TRACER: A Semantic-Aware Framework for Fine-Grained Contamination Detection in Code LLMs
For researchers and practitioners evaluating code LLMs, TRACER provides a more accurate and fine-grained method to detect data contamination, addressing a critical reliability issue.
The paper introduces TRACER, a semantic-aware framework for fine-grained code contamination detection in code LLMs, achieving an F1 score of 0.91 for fine-grained detection and 0.92 for binary detection, outperforming existing methods by 42%-217%.

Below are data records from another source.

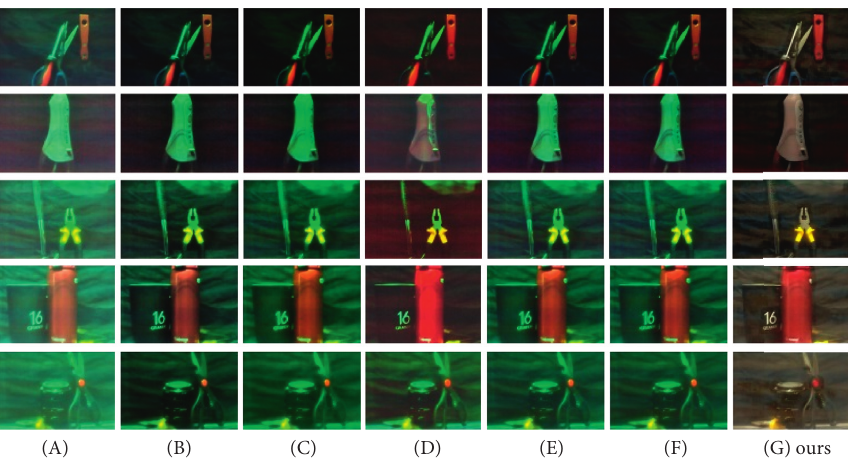
Figure 11: The testing results between our algorithm and other algorithms. The columns from A to H, respectively, represent the algorithms: LIME+GC (A), LIME+ ICM (B), LIME+DCP [21] (C), by LIME+GBdehazingRCorrection (D), by LIME+RoWS (E), by LIME+ UDCP (F), and by our algorithm Table 4: The test results of objective IQA methods between our algorithm and LIME+underwater enhancement and restoration algorithms. Image ID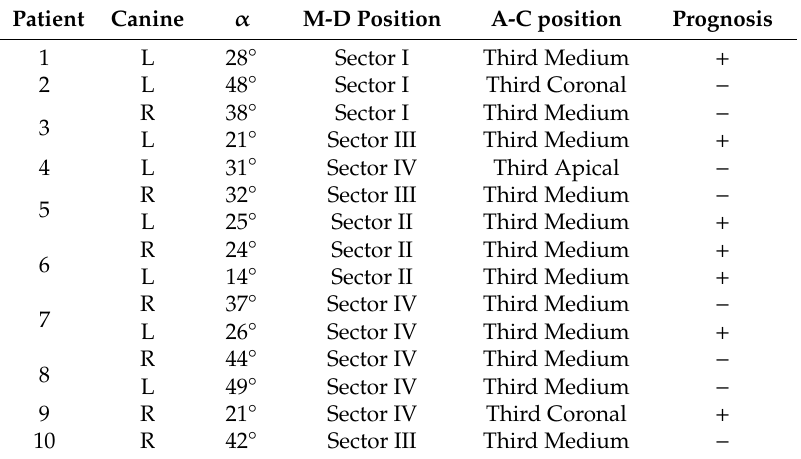
Table 1. Evaluation of the impacted canines by the OPT ( α : angle between the major axis of the canine and the perpendicular to the occlusal plane, M-D position: mesio-distal position of the canine’s crown, A-C position: apical-coronal position of the canine’s crown, Prognosis: positive or negative prognosis of the canine).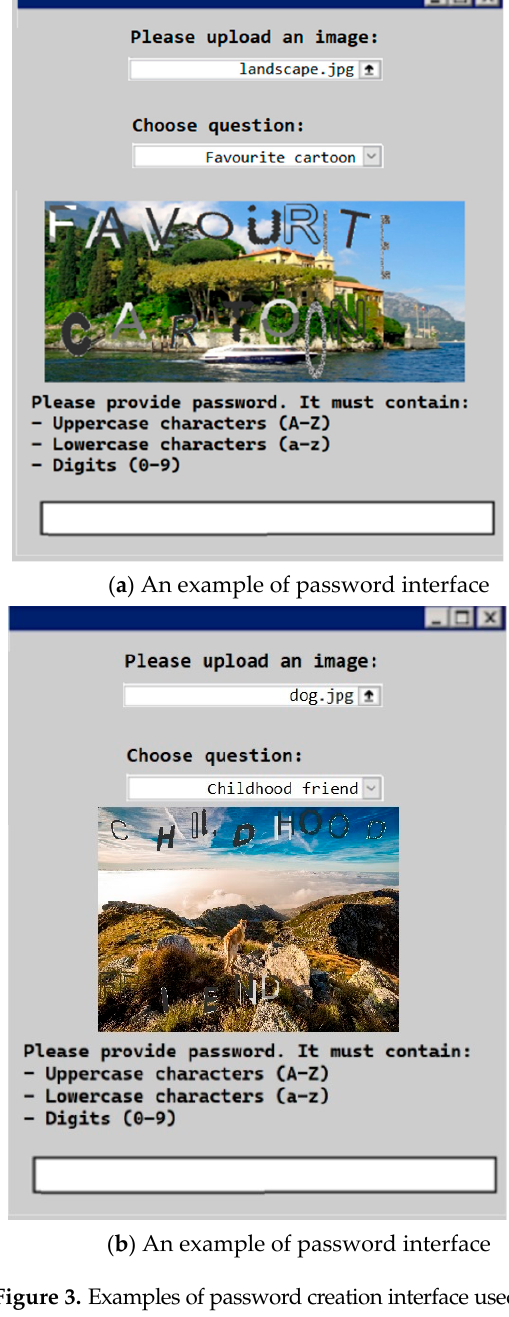
Figure 3. Examples of password creation interface used in the CAPTCHA password reminder scheme.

Data contamination is a known threat to the reliability of model evaluation. However, it remains underexplored in code large language models (LLMs), where contamination often goes beyond exact duplication. We present TRACER, a semantic-aware framework for fine-grained code contamination detection. TRACER models contamination using three levels of semantic overlap - Functionally Identical, Nearly Identical, and Shared Logic - and detects them through a coarse-to-fine pipeline. We also introduce the first benchmark for fine-grained code contamination detection, spanning three widely used benchmarks and three representative post-training datasets. TRACER achieves strong and consistent performance across multiple LLM backbones, with GPT-5 reaching an F1 score of 0.91 in fine-grained detection. In the binary setting, TRACER attains an F1 of 0.92, outperforming existing methods by 42%-217%. We further conduct ablation studies and error analysis to assess the contributions of individual components in TRACER.